Yes, this is legal, accessibility is checked statically (not dynamically):

class A {
public:
    virtual void foo() = 0;
private:
    virtual void bar() = 0;
};

class B : public A {
private:
    virtual void foo() {} // public in base, private in derived
public:
    virtual void bar() {} // private in base, public in derived
};

void f(A& a, B& b)
{
    a.foo(); // ok
    b.foo(); // error: B::foo is private
    a.bar(); // error: A::bar is private
    b.bar(); // ok (B::bar is public, even though A::bar is private)
}

int main()
{
    B b;
    f(b, b);
}

Now, why would you want to do that? It only matters if you use the derived class B directly (2nd param of f()) as opposed to through the base A interface (1st param of f()). If you always use the abstract A interface (as I would recommend in general), it still complies to the "IS-A" relashionship.

As many of the guys pointed out it is legal.

However, "IS-A" part is not that simple. When it comes to "dynamic polymorphism" "IS-A" relation holds, I.e. everything you can do with Super you can also do with Derived instance.

However, in C++ we also have something that is often referred as static polymorphism (templates, most of the time). Consider the following example:

class A {
public:
    virtual int m() {
        return 1;
    }
};

class B : public A {
private:
    virtual int m() {
        return 2;
    }
};

template<typename T>
int fun(T* obj) {
    return obj->m();
}

Now, when you try to use "dynamic polymorphism" everything seems to be ok:

A* a = new A();
B* b = new B();

// dynamic polymorphism
std::cout << a->m(); // ok
std::cout << dynamic_cast<A*>(b)->m(); // ok - B instance conforms A interface
// std::cout << b->m(); fails to compile due to overriden visibility - expected since technically does not violate IS-A relationship

... but when you use "static polymorphism" you can say that "IS-A" relation no longer holds:

A* a = new A();
B* b = new B();

// static polymorphism
std::cout << fun(a); // ok
//std::cout << fun(b); // fails to compile - B instance does not conform A interface at compile time

So, in the end, changing visibility for method is "rather legal" but that's one of the ugly things in C++ that may lead you to pitfall.

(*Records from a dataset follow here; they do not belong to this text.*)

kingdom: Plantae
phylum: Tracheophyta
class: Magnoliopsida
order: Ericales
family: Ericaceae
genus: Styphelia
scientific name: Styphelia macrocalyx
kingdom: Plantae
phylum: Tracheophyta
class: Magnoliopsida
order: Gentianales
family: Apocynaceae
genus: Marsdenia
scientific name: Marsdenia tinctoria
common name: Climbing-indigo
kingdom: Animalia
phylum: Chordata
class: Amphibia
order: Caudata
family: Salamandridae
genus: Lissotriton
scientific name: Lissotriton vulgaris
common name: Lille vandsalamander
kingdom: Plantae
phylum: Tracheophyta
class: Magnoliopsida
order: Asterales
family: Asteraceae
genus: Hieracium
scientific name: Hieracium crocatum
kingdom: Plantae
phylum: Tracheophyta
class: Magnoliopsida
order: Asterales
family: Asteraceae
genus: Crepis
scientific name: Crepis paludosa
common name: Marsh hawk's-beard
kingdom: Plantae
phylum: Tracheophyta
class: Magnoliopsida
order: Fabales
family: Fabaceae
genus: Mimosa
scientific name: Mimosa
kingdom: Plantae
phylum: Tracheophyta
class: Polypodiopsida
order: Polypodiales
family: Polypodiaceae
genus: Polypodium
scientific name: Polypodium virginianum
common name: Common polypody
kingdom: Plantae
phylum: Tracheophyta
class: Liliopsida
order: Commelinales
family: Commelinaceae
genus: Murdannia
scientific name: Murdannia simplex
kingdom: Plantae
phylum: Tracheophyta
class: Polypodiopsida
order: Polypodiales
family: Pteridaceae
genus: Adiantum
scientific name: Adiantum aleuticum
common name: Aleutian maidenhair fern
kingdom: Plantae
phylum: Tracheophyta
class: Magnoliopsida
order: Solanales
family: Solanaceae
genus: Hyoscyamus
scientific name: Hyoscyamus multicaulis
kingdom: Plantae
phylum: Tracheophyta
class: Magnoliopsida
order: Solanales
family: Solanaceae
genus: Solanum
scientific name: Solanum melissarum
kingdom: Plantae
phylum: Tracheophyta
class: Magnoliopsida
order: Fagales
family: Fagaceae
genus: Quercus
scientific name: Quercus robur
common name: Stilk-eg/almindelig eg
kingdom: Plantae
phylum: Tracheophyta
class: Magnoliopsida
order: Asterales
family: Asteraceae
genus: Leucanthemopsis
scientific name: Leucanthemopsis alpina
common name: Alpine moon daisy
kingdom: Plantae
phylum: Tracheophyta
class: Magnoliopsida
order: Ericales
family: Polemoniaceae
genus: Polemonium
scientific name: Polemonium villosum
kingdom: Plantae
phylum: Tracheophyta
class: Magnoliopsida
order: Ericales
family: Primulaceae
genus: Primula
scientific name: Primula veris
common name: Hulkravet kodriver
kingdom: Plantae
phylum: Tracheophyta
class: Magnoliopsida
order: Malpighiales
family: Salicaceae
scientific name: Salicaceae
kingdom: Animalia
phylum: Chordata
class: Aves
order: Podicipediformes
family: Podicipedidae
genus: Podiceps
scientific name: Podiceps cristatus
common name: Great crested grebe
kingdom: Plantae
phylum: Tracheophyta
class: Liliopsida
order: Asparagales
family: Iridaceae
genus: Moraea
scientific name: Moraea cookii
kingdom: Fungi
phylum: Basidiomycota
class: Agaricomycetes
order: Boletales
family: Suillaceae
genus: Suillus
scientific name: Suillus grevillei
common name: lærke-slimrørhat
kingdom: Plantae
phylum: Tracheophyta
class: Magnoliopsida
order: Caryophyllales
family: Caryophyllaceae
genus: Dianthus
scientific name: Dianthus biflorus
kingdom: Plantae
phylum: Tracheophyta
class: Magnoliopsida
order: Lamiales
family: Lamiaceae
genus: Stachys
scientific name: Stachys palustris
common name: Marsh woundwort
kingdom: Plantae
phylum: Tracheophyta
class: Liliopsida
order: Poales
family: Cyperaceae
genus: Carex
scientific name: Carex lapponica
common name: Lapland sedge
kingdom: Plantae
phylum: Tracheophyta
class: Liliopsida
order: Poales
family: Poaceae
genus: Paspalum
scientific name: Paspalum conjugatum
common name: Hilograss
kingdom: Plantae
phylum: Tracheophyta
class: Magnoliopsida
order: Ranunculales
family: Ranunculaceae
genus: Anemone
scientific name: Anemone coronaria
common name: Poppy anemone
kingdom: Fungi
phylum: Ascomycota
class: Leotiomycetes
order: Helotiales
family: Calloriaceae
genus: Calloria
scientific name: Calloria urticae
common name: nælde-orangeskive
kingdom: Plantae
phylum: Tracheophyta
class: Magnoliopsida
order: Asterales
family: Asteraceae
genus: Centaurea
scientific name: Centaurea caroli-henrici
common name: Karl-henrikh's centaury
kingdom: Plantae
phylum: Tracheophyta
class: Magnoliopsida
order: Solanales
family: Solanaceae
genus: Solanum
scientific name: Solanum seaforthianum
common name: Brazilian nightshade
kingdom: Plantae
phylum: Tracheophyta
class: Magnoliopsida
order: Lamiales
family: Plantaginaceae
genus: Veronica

It is allowed, in both directions (ie, from private to public AND from public to private).

On the other hand, I would argue it does not break the IS-A relationship. I base my argument on 2 facts:

• using a Base& (or Base*) handle, you have exactly the same interface as before
• you could perfectly (if you wish) introduce a forward method that is public and calling the private method directly anyway: same effect with more typing

Yes, this is allowed as long as the signature is the same. And in my opinion, yes, you're right, overriding visibility (for example, public -> private) breaks IS-A. I believe Scott Myers Effective C++ series has a discussion on this one.